1924 zog Brecht nach Berlin. Hier arbeitete er zunächst zusammen mit Carl Zuckmayer als Dramaturg an Max Reinhardts Deutschem Theater, während er zur selben Zeit an den Münchner Kammerspielen selbst inszenierte. 1928 feierte Brecht mit seiner von Kurt Weill vertonten „Dreigroschenoper“ einen der größten Theatererfolge der Weimarer Republik.
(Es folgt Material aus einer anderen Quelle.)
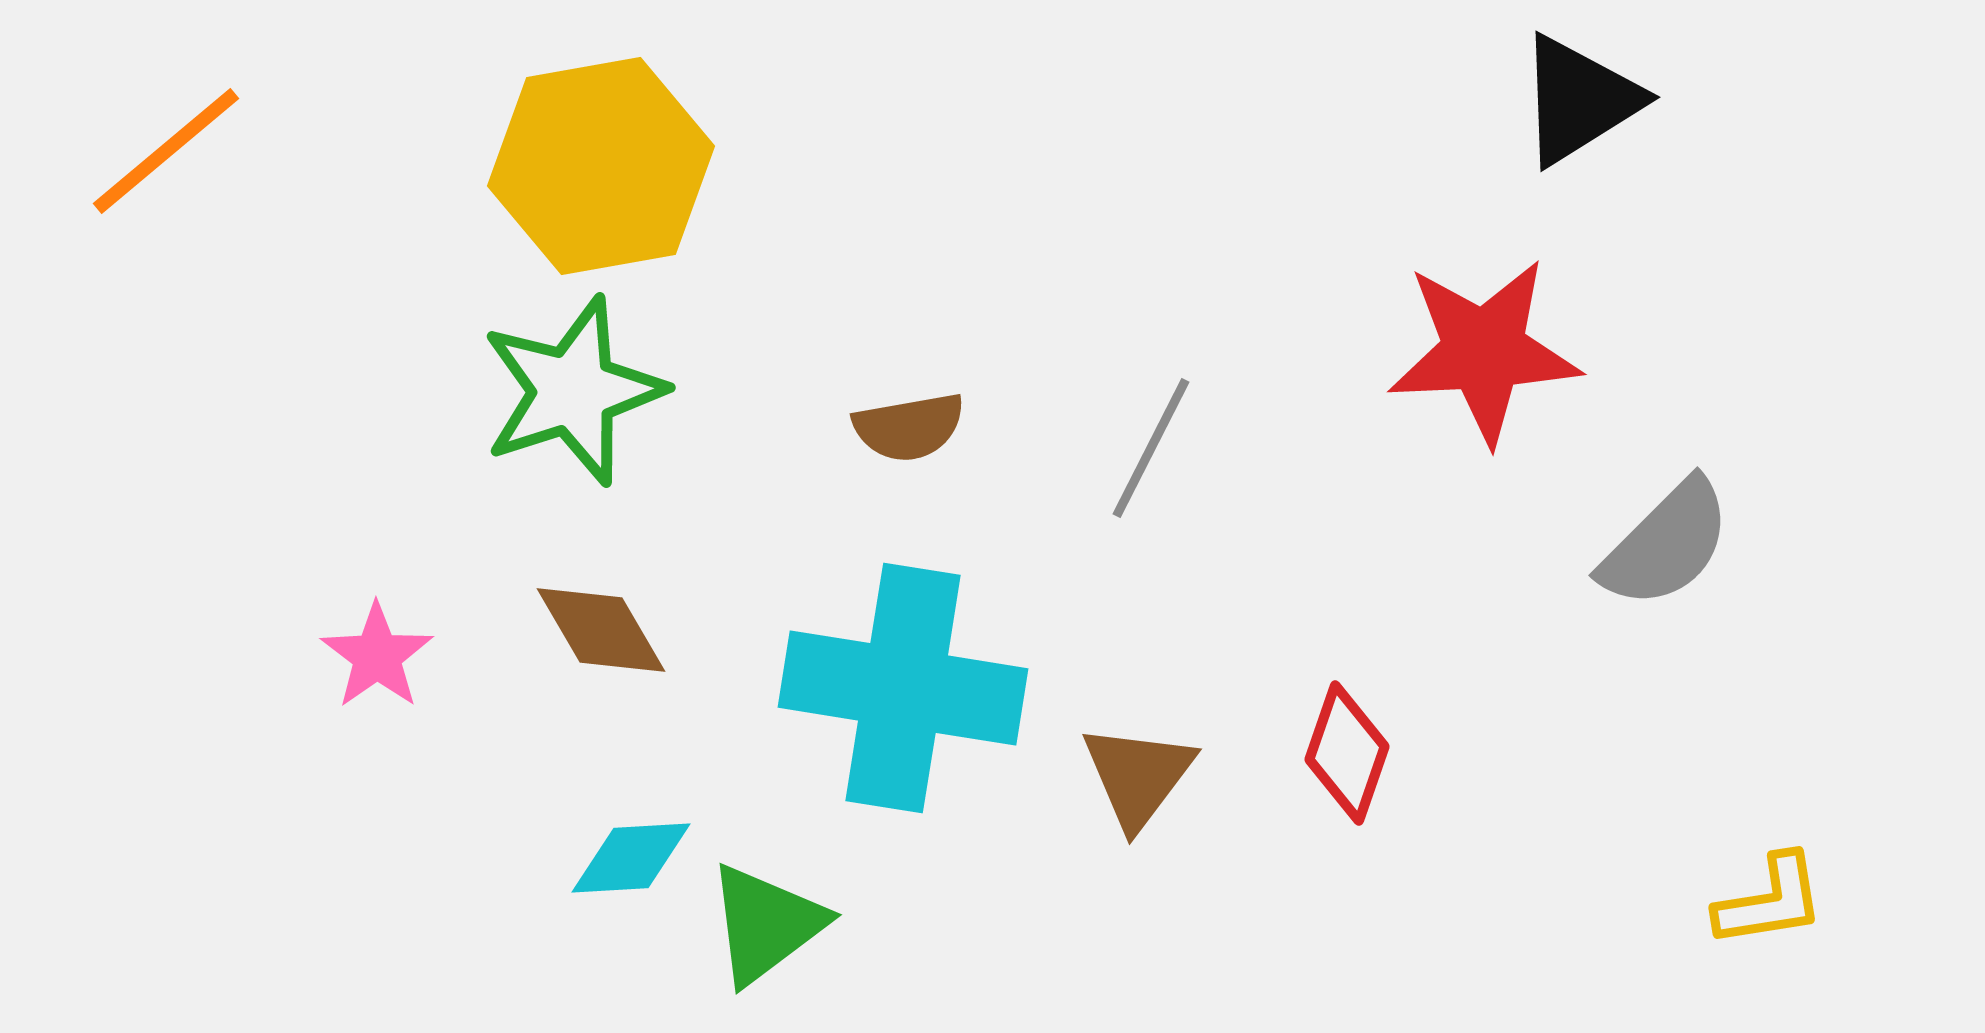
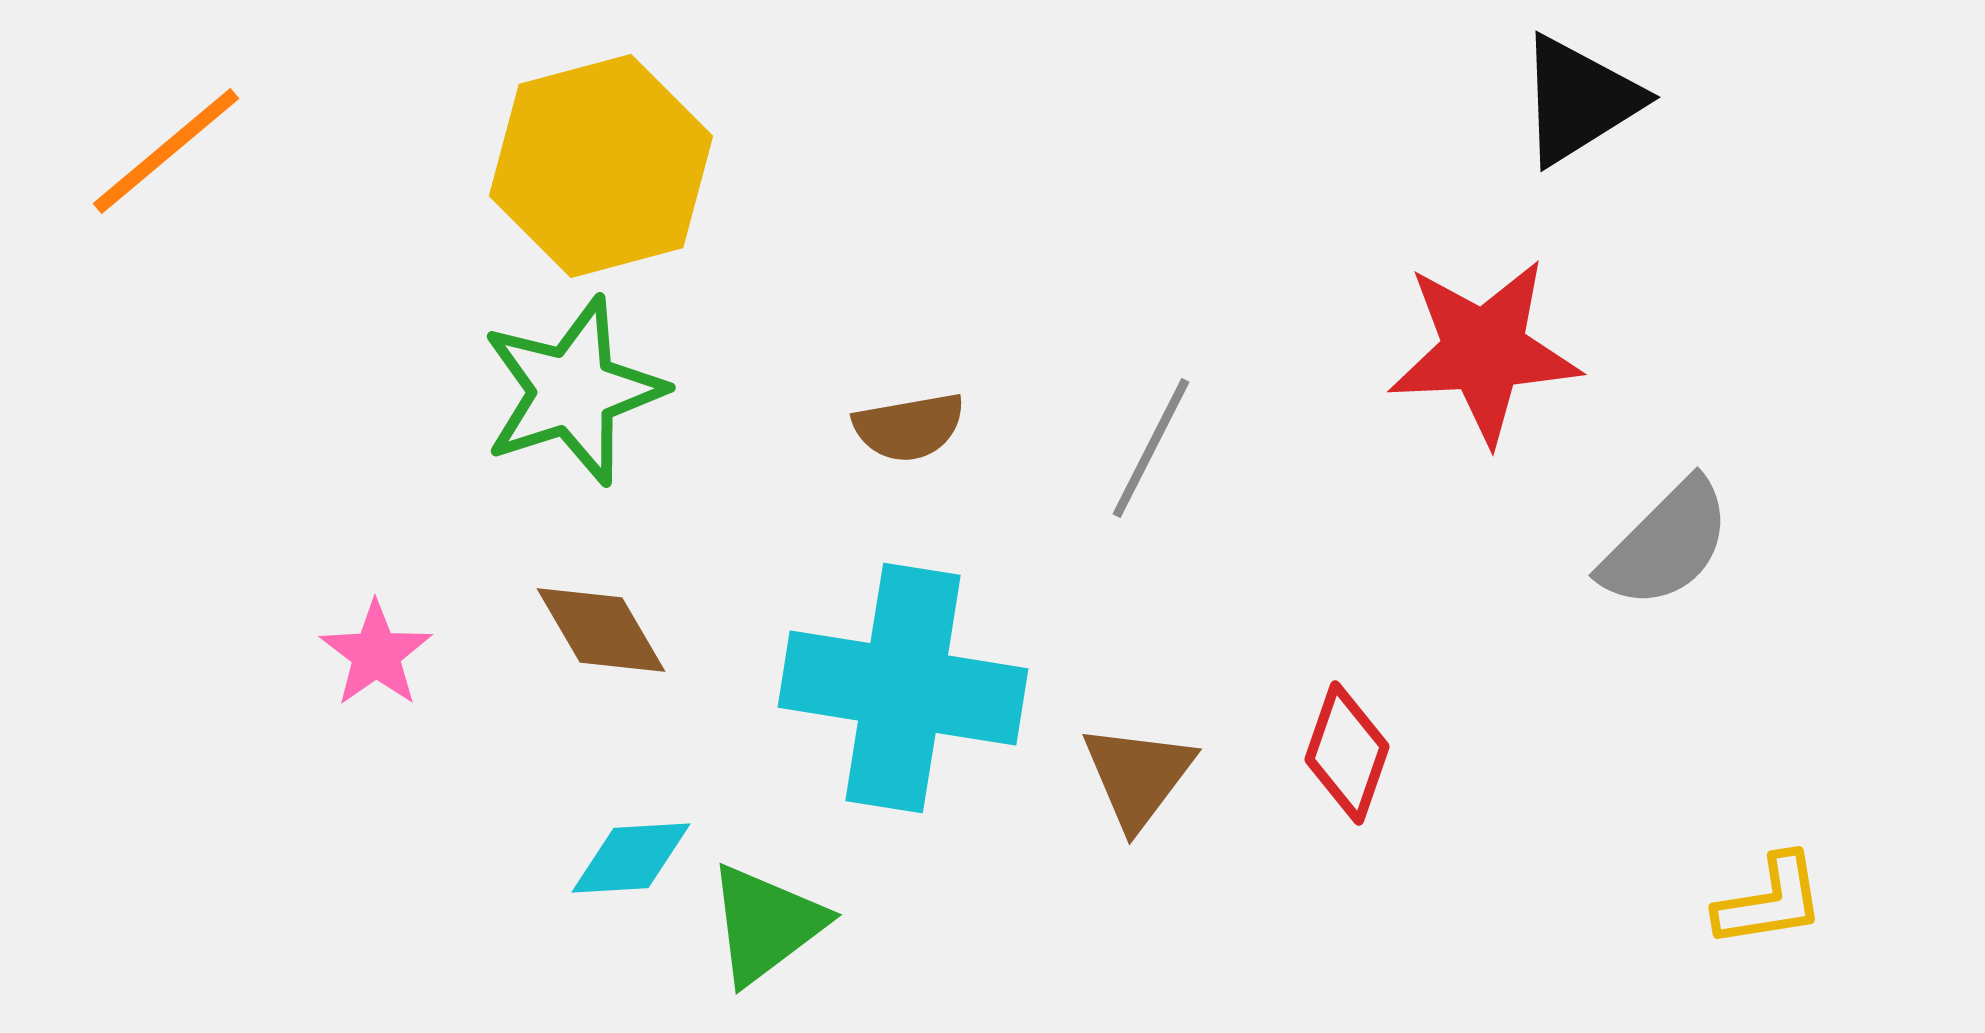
yellow hexagon: rotated 5 degrees counterclockwise
pink star: moved 1 px left, 2 px up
Zu Beginn des Jahres 1933 wurde eine Aufführung seines Stücks „Die Maßnahme“ durch die Polizei unterbrochen, die Veranstalter wegen Hochverrats angeklagt. Am 28. Februar – einen Tag nach dem Reichstagsbrand – verließ Brecht mit seiner Familie und Freunden Berlin und flüchtete über Prag, Wien und Zürich nach Skovsbostrand bei Svendborg in Dänemark, wo er sich die nächsten fünf Jahre aufhielt. Im Mai des Jahres wurden seine Werke von den Nationalsozialisten verbrannt.
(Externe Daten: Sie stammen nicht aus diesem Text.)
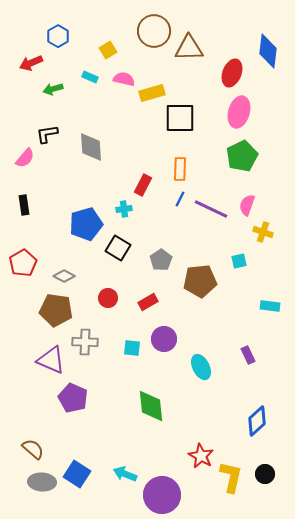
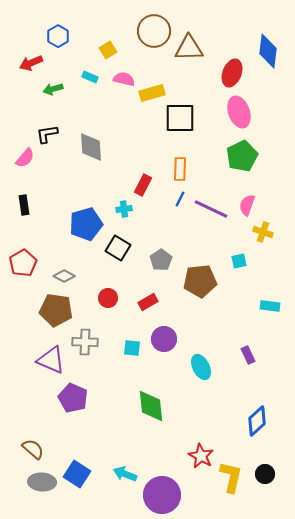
pink ellipse at (239, 112): rotated 36 degrees counterclockwise
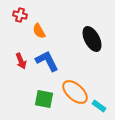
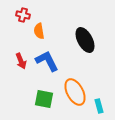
red cross: moved 3 px right
orange semicircle: rotated 21 degrees clockwise
black ellipse: moved 7 px left, 1 px down
orange ellipse: rotated 20 degrees clockwise
cyan rectangle: rotated 40 degrees clockwise
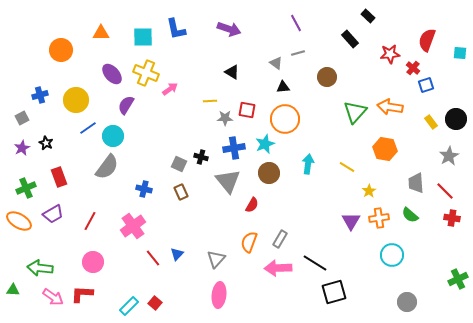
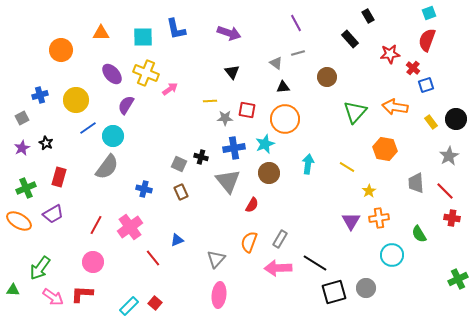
black rectangle at (368, 16): rotated 16 degrees clockwise
purple arrow at (229, 29): moved 4 px down
cyan square at (460, 53): moved 31 px left, 40 px up; rotated 24 degrees counterclockwise
black triangle at (232, 72): rotated 21 degrees clockwise
orange arrow at (390, 107): moved 5 px right
red rectangle at (59, 177): rotated 36 degrees clockwise
green semicircle at (410, 215): moved 9 px right, 19 px down; rotated 18 degrees clockwise
red line at (90, 221): moved 6 px right, 4 px down
pink cross at (133, 226): moved 3 px left, 1 px down
blue triangle at (177, 254): moved 14 px up; rotated 24 degrees clockwise
green arrow at (40, 268): rotated 60 degrees counterclockwise
gray circle at (407, 302): moved 41 px left, 14 px up
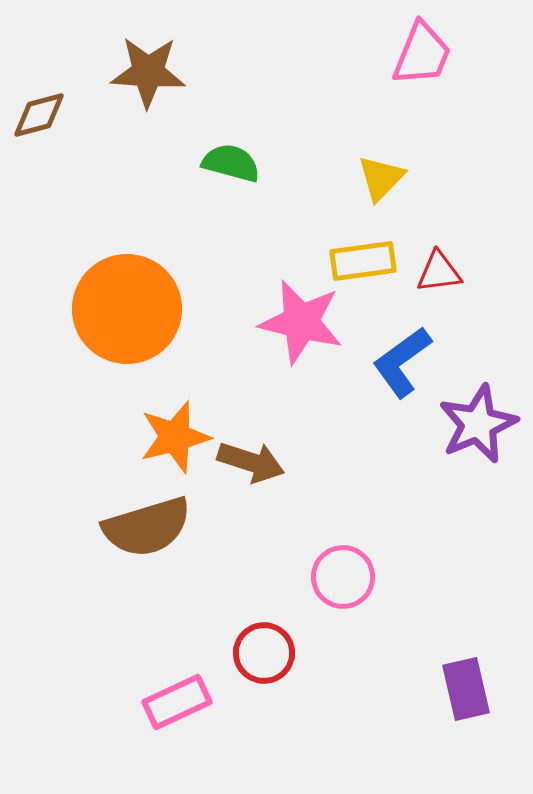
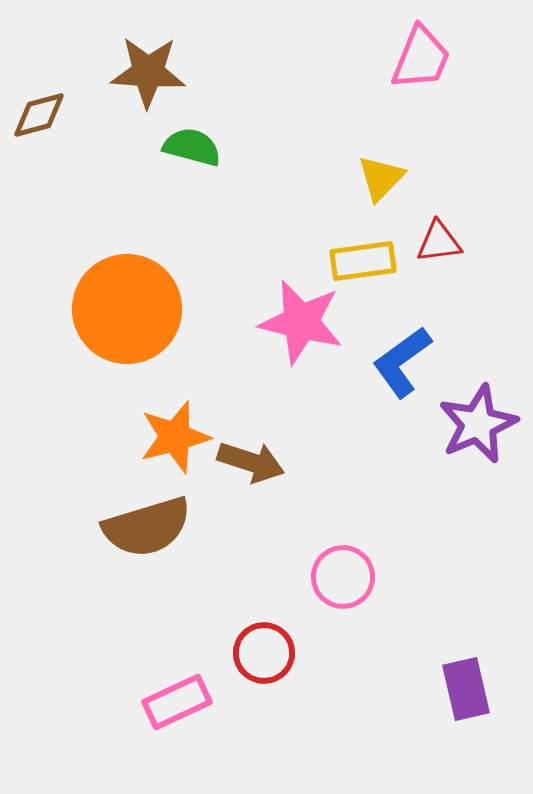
pink trapezoid: moved 1 px left, 4 px down
green semicircle: moved 39 px left, 16 px up
red triangle: moved 30 px up
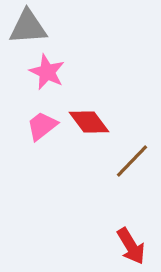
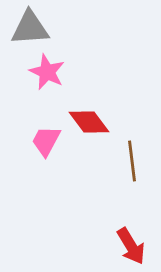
gray triangle: moved 2 px right, 1 px down
pink trapezoid: moved 4 px right, 15 px down; rotated 24 degrees counterclockwise
brown line: rotated 51 degrees counterclockwise
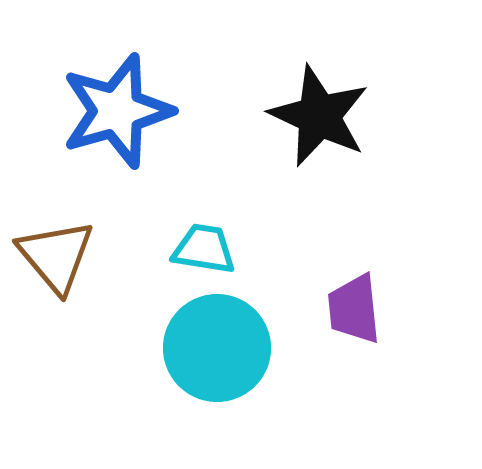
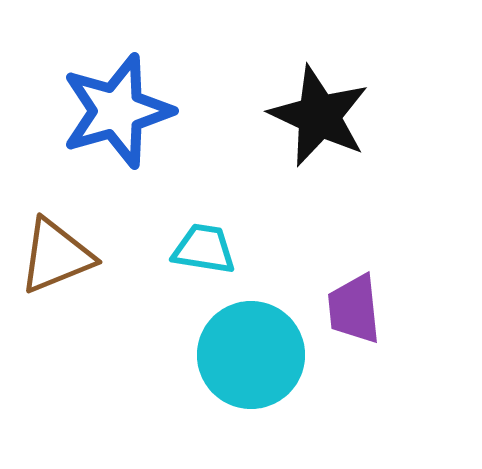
brown triangle: rotated 48 degrees clockwise
cyan circle: moved 34 px right, 7 px down
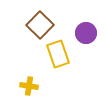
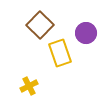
yellow rectangle: moved 2 px right, 1 px up
yellow cross: rotated 36 degrees counterclockwise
Im Sommer 1941 floh Brecht aus dem immer unsicherer werdenden Europa via Moskau im Transsibirien-Express nach Wladiwostok. Vom Osten der UdSSR setzte er mit dem Schiff nach Kalifornien über, wo er in Santa Monica in der Nähe von Hollywood lebte.

Nachdem er am am 30. Oktober 1947 vom „Komitee für unamerikanische Aktivitäten“ vorgeladen und verhört wurde, reiste Brecht – während der Premiere seines „Das Leben des Galilei“ in New York – über Paris nach Zürich. Am 22.10.1948 kehrte er mit tschechoslowakischem Pass über Prag nach Deutschland zurück, nach Ost-Berlin, wo er im Herbst 1949 mit Helene Weigel das Berliner Ensemble gründete.
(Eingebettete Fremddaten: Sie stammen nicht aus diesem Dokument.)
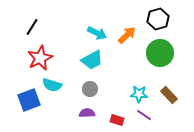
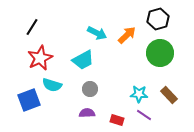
cyan trapezoid: moved 9 px left
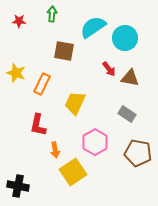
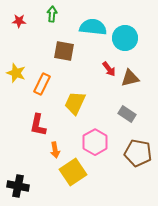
cyan semicircle: rotated 40 degrees clockwise
brown triangle: rotated 24 degrees counterclockwise
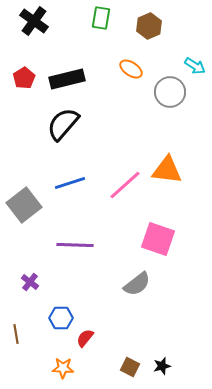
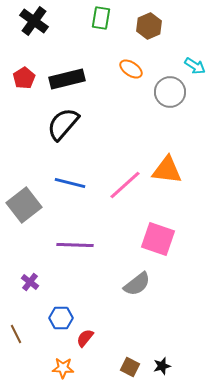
blue line: rotated 32 degrees clockwise
brown line: rotated 18 degrees counterclockwise
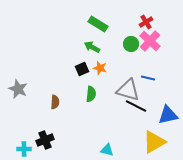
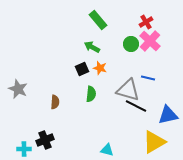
green rectangle: moved 4 px up; rotated 18 degrees clockwise
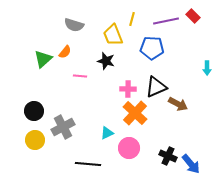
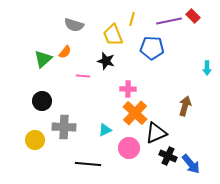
purple line: moved 3 px right
pink line: moved 3 px right
black triangle: moved 46 px down
brown arrow: moved 7 px right, 2 px down; rotated 102 degrees counterclockwise
black circle: moved 8 px right, 10 px up
gray cross: moved 1 px right; rotated 30 degrees clockwise
cyan triangle: moved 2 px left, 3 px up
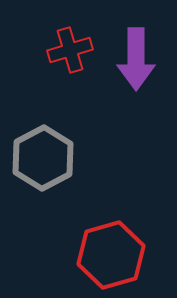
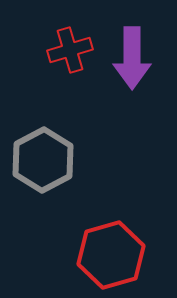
purple arrow: moved 4 px left, 1 px up
gray hexagon: moved 2 px down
In seinen letzten Lebensjahren widmete sich Brecht als Leiter des Ensembles intensiv der Förderung schriftstellerischer wie theatralischer Talente. 1955 erhielt er den Internationalen Stalin-Friedenspreis, den er persönlich in Moskau entgegennahm. Im Mai des 1956 wurde Brecht mit einer Grippe in die Berliner Charité eingeliefert. Er starb am 14. August 1956 an einem Herzinfarkt.